Your goal:
Only the number is wanted: how many lines of the data contain "пакет"?

Data records:
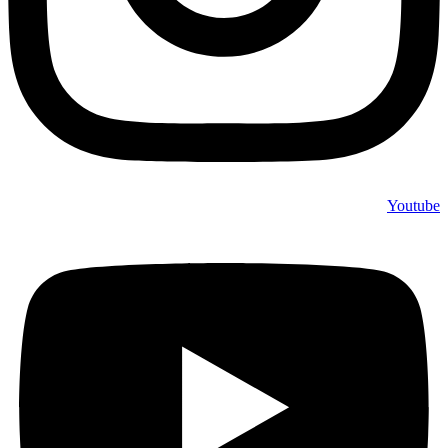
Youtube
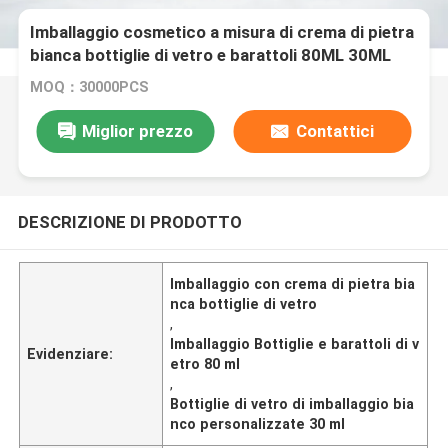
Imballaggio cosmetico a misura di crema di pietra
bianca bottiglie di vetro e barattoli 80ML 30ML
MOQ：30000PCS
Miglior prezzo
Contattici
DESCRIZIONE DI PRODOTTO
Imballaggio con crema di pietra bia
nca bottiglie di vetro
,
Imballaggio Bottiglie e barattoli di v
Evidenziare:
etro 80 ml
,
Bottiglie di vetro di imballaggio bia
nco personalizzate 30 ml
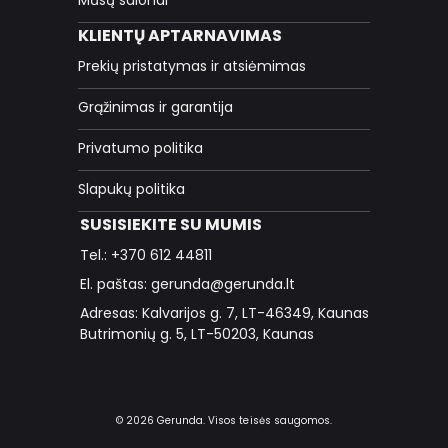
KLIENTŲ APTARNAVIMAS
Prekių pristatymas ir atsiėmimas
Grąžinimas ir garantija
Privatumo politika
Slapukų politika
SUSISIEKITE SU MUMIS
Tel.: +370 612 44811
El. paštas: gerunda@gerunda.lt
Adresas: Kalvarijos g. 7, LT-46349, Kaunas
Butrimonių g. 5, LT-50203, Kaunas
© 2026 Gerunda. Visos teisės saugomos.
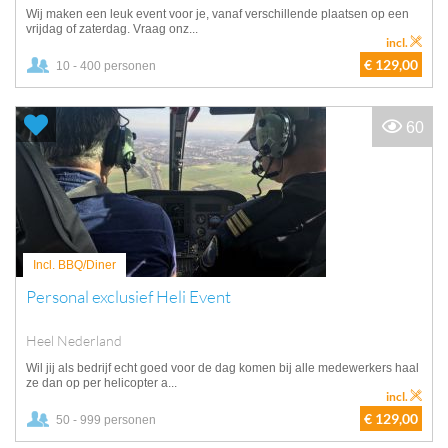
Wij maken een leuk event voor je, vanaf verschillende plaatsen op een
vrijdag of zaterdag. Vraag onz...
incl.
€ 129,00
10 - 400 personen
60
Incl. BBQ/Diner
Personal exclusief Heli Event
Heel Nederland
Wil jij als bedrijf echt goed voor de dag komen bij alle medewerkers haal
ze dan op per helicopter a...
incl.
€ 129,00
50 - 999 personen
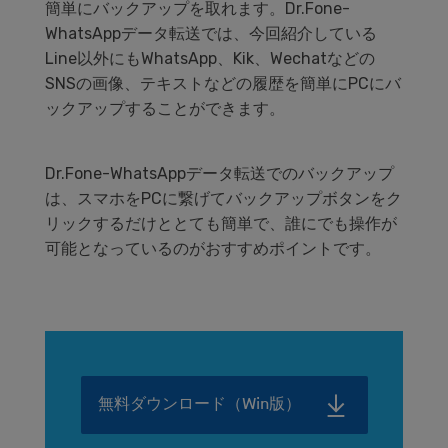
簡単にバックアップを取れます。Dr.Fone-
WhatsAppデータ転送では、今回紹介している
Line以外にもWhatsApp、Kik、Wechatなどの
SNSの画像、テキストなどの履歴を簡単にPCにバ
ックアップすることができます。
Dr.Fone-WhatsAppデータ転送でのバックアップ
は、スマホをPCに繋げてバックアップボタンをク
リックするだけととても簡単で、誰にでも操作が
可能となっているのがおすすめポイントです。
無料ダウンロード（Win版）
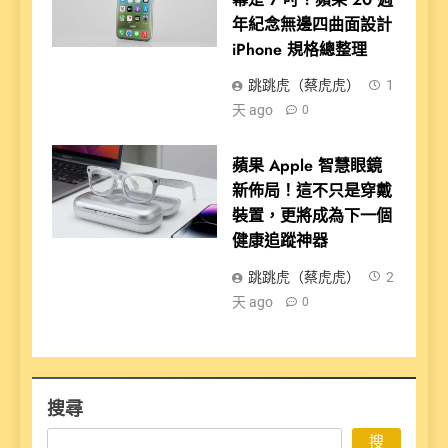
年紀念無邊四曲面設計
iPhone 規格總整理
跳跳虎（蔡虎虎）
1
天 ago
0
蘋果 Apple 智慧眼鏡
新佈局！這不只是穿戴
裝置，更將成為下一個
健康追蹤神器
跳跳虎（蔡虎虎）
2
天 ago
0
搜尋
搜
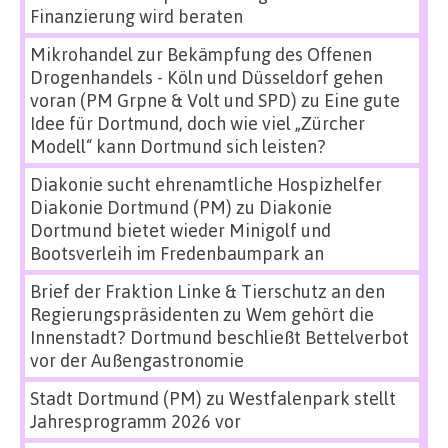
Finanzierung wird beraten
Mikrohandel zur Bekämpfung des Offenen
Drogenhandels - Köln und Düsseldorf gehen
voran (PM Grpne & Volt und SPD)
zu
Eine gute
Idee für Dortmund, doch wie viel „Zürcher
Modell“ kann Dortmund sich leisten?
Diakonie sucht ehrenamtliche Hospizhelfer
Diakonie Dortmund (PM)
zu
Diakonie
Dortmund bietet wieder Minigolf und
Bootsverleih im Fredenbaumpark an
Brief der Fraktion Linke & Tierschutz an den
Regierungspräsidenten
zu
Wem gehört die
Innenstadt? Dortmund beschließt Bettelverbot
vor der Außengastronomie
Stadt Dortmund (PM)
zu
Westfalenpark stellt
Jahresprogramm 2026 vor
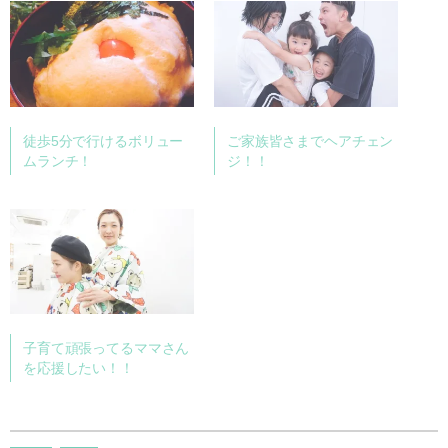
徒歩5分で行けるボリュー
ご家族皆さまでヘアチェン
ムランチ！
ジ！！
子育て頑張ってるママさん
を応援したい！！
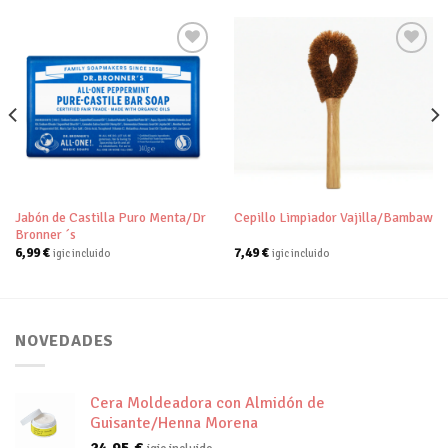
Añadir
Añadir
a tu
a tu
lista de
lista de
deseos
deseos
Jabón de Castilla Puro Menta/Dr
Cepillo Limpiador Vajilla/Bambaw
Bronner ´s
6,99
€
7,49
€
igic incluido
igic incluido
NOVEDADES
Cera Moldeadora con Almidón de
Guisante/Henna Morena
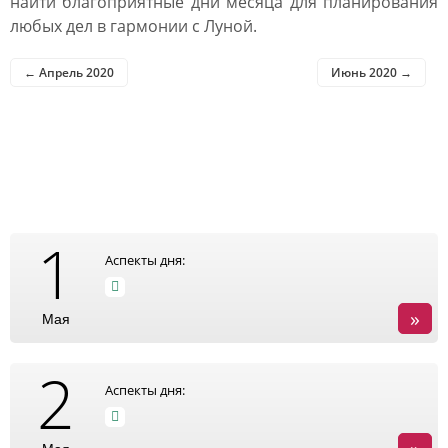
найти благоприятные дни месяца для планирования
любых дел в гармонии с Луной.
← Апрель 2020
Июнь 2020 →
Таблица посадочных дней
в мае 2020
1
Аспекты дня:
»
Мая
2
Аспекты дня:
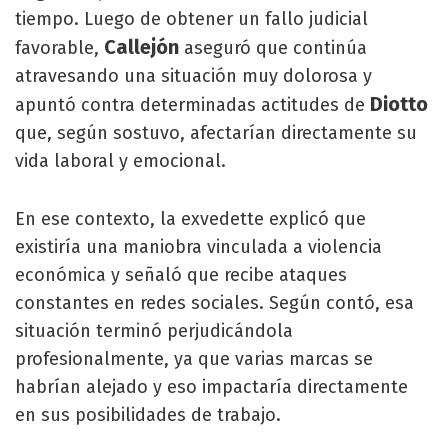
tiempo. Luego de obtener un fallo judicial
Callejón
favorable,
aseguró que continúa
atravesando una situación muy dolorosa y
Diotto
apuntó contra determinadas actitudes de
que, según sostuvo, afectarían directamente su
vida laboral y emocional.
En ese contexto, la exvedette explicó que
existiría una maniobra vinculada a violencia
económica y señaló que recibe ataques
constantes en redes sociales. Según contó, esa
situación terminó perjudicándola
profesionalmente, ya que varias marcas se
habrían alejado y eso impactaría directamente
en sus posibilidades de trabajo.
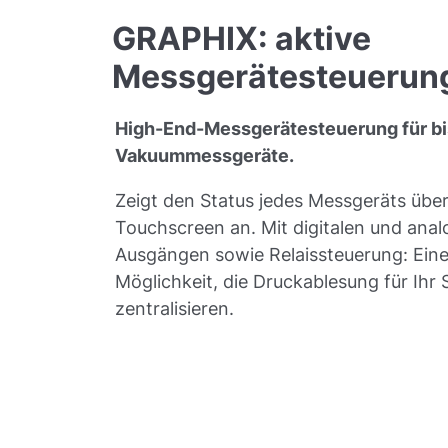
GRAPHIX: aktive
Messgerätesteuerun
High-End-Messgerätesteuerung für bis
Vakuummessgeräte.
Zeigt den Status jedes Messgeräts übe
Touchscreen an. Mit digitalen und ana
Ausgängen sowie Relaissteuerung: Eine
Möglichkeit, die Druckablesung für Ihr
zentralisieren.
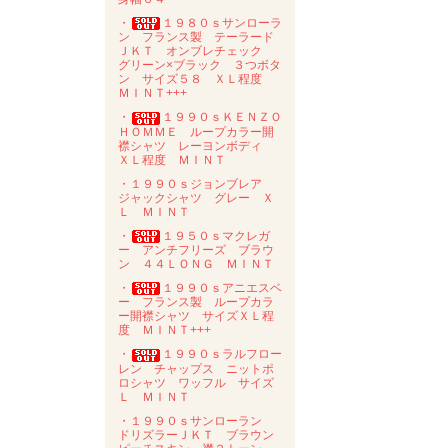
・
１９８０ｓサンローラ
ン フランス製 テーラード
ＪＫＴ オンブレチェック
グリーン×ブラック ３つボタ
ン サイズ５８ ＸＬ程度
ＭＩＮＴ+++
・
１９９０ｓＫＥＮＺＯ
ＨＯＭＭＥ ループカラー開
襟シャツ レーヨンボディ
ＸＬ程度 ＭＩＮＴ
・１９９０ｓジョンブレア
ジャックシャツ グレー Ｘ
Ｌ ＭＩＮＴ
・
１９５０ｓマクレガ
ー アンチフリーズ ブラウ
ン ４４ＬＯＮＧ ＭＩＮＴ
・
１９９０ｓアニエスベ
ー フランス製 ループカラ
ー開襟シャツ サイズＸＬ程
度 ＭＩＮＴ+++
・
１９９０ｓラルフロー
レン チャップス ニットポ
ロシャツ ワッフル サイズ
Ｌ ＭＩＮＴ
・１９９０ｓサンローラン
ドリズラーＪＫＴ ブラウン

...

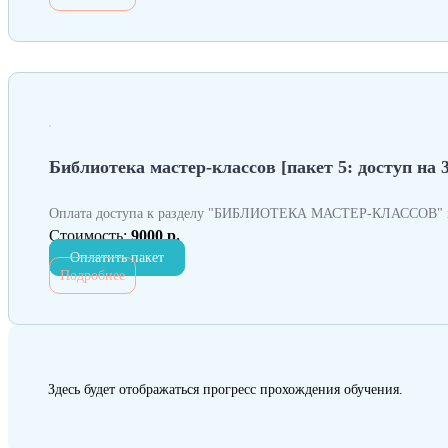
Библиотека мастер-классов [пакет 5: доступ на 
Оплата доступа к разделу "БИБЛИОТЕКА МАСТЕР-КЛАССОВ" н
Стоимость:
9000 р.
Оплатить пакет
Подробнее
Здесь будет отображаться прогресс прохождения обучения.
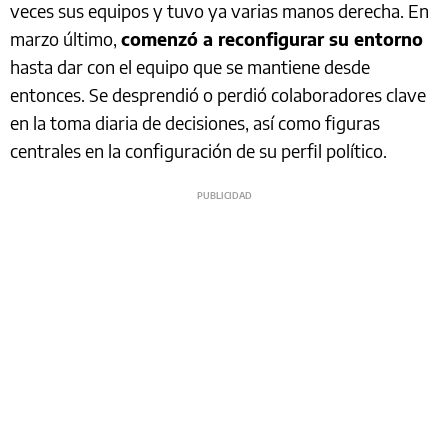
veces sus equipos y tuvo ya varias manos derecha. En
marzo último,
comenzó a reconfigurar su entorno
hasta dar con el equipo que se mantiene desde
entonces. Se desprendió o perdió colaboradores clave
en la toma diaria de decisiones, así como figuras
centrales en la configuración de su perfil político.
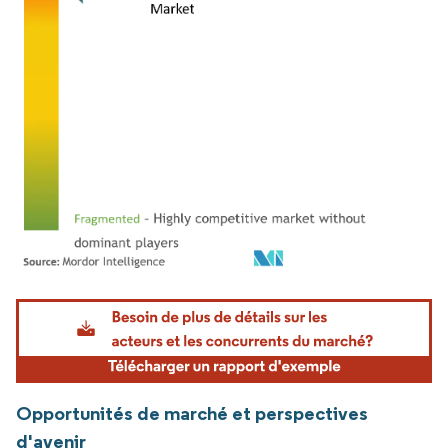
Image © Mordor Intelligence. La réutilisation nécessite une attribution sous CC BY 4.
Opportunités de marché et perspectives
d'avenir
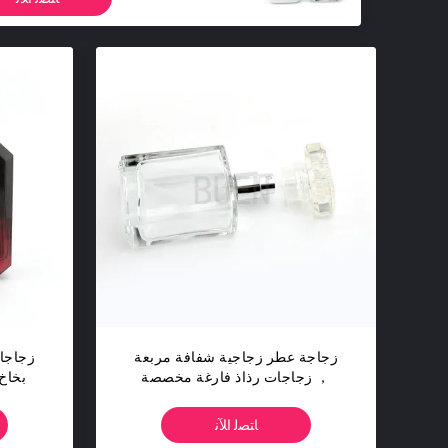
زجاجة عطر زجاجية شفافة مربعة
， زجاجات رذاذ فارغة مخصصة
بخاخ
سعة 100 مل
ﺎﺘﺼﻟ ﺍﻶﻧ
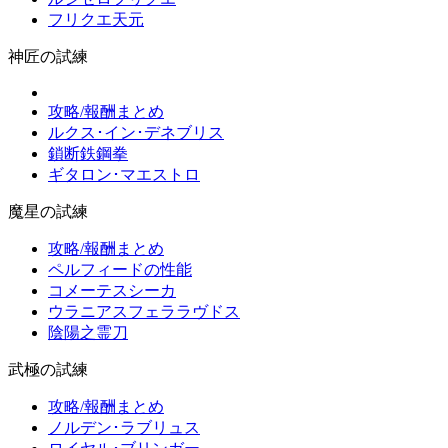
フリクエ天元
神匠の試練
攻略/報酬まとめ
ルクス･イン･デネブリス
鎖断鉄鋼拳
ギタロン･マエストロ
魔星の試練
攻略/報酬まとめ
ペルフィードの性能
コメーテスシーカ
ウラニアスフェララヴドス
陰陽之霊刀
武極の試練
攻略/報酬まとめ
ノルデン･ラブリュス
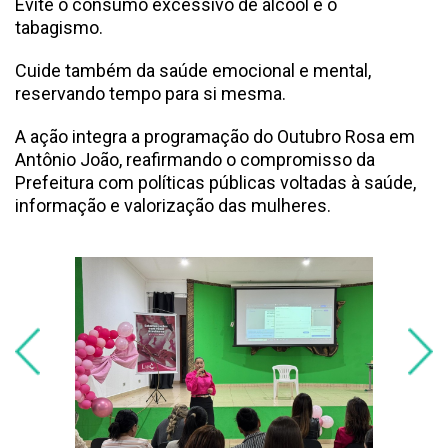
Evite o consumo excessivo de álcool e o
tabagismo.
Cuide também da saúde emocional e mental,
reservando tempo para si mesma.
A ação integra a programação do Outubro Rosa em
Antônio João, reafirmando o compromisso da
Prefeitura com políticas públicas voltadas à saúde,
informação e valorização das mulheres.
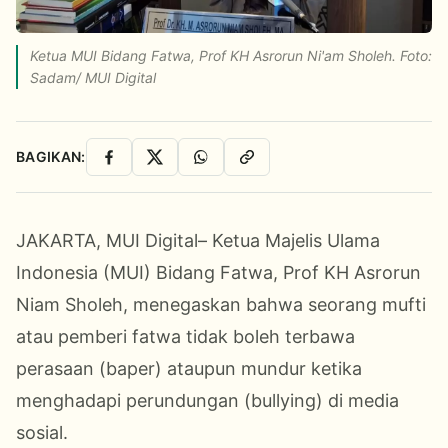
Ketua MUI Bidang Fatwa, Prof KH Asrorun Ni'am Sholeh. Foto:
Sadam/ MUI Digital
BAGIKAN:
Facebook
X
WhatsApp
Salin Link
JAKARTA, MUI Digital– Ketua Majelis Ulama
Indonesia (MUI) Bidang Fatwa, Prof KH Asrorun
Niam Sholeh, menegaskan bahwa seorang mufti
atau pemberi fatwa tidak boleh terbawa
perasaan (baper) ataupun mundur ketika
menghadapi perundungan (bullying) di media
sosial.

--

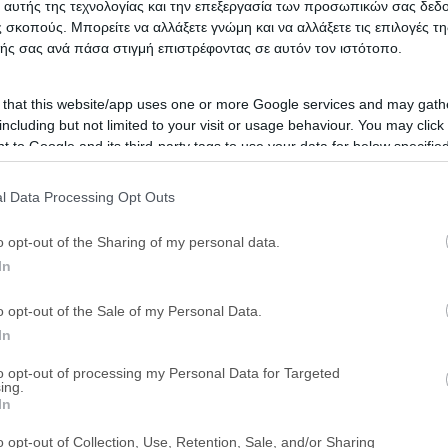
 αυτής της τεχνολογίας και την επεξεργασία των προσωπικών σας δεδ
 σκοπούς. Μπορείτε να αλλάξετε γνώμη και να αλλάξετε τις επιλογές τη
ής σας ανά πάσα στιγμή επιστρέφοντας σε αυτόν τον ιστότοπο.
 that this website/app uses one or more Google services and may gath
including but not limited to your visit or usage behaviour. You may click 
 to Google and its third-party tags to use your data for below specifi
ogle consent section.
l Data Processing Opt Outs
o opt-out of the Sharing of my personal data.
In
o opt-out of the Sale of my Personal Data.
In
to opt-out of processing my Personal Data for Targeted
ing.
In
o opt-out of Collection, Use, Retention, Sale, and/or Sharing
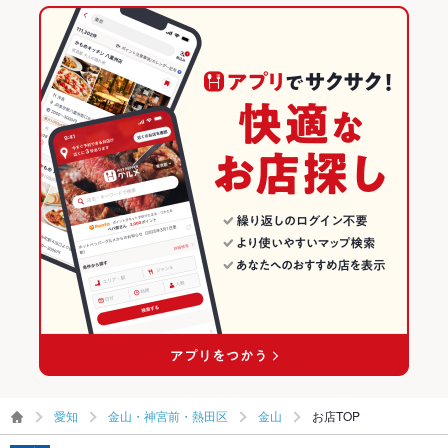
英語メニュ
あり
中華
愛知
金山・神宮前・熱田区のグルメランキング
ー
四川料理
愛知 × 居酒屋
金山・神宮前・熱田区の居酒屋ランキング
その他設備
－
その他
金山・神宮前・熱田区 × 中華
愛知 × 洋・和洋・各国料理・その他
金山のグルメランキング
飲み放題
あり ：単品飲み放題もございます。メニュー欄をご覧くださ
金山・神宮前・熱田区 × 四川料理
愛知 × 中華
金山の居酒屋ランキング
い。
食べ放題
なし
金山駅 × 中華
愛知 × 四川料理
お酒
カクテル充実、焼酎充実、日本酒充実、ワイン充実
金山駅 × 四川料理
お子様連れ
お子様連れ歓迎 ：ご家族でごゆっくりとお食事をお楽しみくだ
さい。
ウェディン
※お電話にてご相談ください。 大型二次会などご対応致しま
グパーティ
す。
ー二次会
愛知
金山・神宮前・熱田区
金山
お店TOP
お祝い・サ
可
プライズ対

Result of the exercise:
2